Data provided:

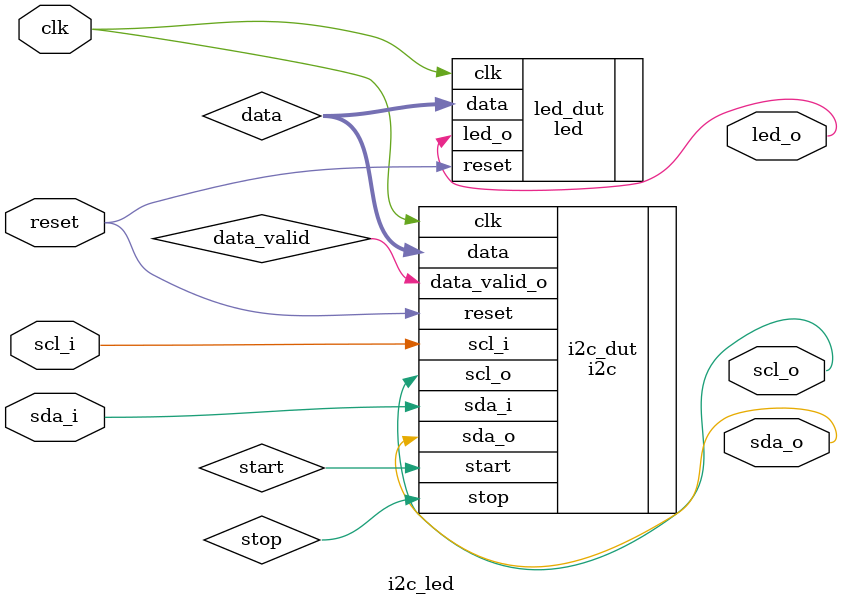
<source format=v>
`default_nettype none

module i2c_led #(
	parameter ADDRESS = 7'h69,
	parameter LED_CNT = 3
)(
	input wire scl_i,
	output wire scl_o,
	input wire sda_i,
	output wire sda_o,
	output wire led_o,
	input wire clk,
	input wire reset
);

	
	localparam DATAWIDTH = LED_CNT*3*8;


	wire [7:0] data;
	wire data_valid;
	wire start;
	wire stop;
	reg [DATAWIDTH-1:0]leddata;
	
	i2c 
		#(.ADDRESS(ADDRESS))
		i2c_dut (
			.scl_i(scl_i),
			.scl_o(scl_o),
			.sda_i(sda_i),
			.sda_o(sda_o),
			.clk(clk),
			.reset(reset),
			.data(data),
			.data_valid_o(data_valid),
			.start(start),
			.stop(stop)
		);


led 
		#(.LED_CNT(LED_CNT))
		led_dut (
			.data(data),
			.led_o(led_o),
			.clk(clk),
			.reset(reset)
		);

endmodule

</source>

--

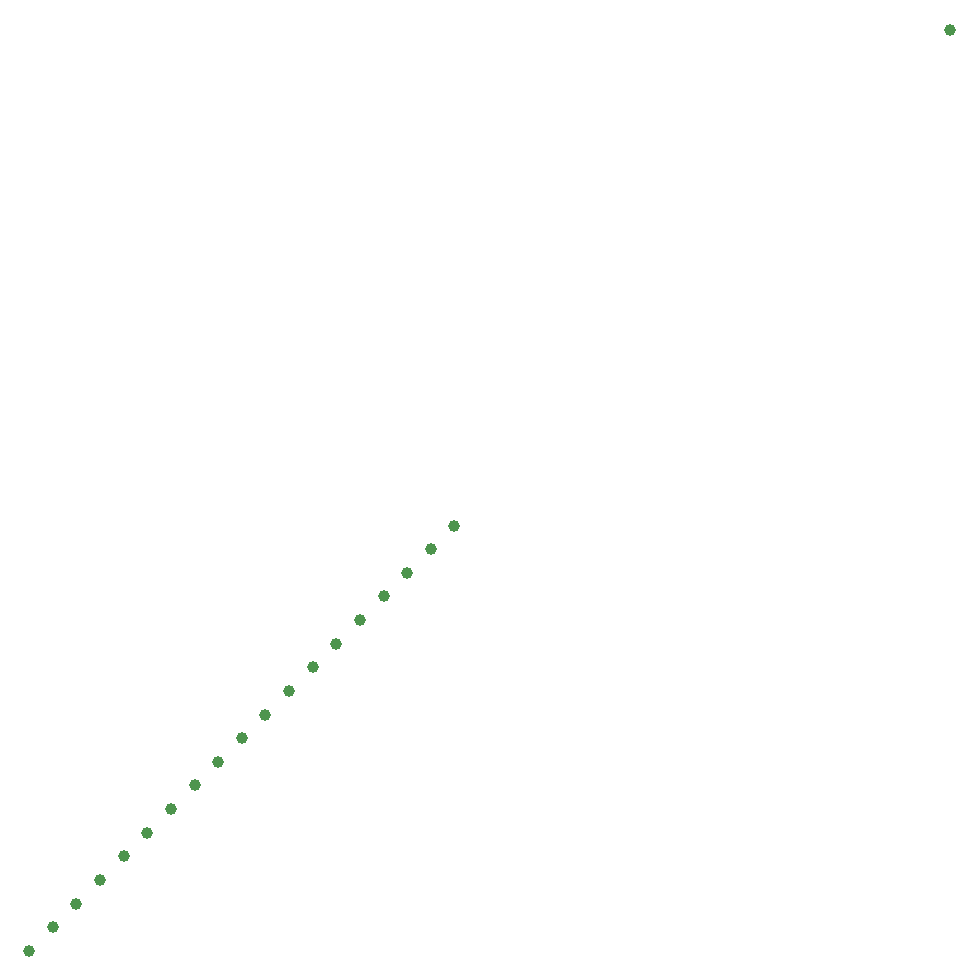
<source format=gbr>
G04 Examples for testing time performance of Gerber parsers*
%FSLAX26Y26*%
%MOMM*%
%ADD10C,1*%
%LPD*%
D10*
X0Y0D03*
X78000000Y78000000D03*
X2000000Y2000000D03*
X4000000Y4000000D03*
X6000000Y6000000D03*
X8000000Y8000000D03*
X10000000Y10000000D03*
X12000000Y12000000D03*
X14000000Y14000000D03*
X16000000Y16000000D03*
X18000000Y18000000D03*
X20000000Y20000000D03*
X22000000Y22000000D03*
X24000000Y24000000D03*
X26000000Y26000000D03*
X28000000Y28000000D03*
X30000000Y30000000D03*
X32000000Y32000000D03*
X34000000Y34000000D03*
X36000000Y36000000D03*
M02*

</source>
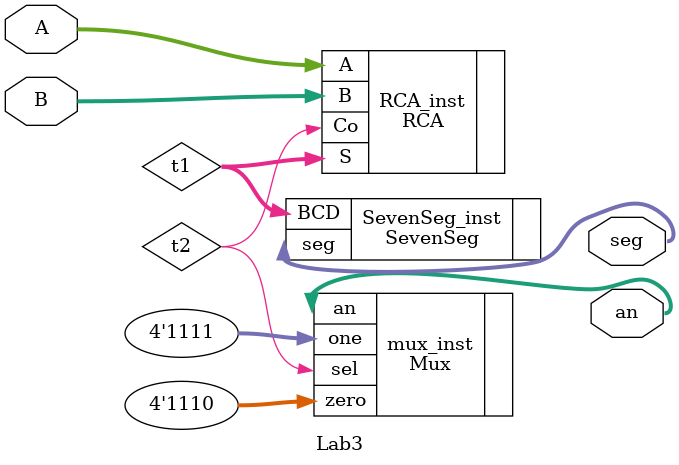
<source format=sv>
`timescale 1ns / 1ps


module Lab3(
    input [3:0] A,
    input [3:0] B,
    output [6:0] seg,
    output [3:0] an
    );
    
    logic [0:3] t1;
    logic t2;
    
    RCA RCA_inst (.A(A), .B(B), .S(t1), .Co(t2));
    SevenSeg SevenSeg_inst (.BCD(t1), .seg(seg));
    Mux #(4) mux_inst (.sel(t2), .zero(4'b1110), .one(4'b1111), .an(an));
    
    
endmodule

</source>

Aim of the exercise: In which lines of the material above does the string "output" occur? Copy them all.

Answer section:
	output wire scl_o,
	output wire sda_o,
	output wire led_o,
    output [6:0] seg,
    output [3:0] an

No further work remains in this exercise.